**ASSIGNMENT:** An exact copy of the lines from the one containing "ie regelmäßige Teilnahme in einem Musik- oder" to the end of the records below is required, and nothing else.

(Records from a dataset)
════════
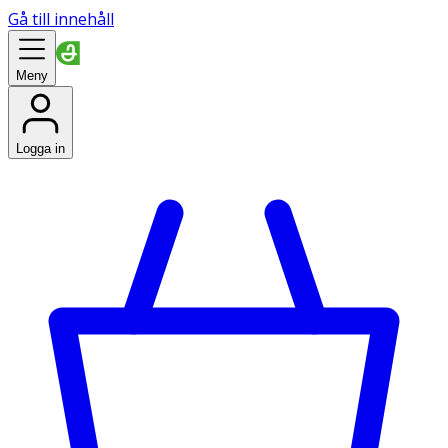
Gå till innehåll
Meny
Logga in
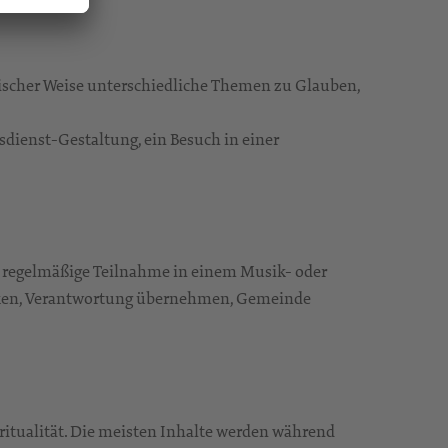
rischer Weise unterschiedliche Themen zu Glauben,
dienst-Gestaltung, ein Besuch in einer
ie regelmäßige Teilnahme in einem Musik- oder
decken, Verantwortung übernehmen, Gemeinde
piritualität. Die meisten Inhalte werden während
════════
**WRITTEN RESPONSE:**
ie regelmäßige Teilnahme in einem Musik- oder
decken, Verantwortung übernehmen, Gemeinde
piritualität. Die meisten Inhalte werden während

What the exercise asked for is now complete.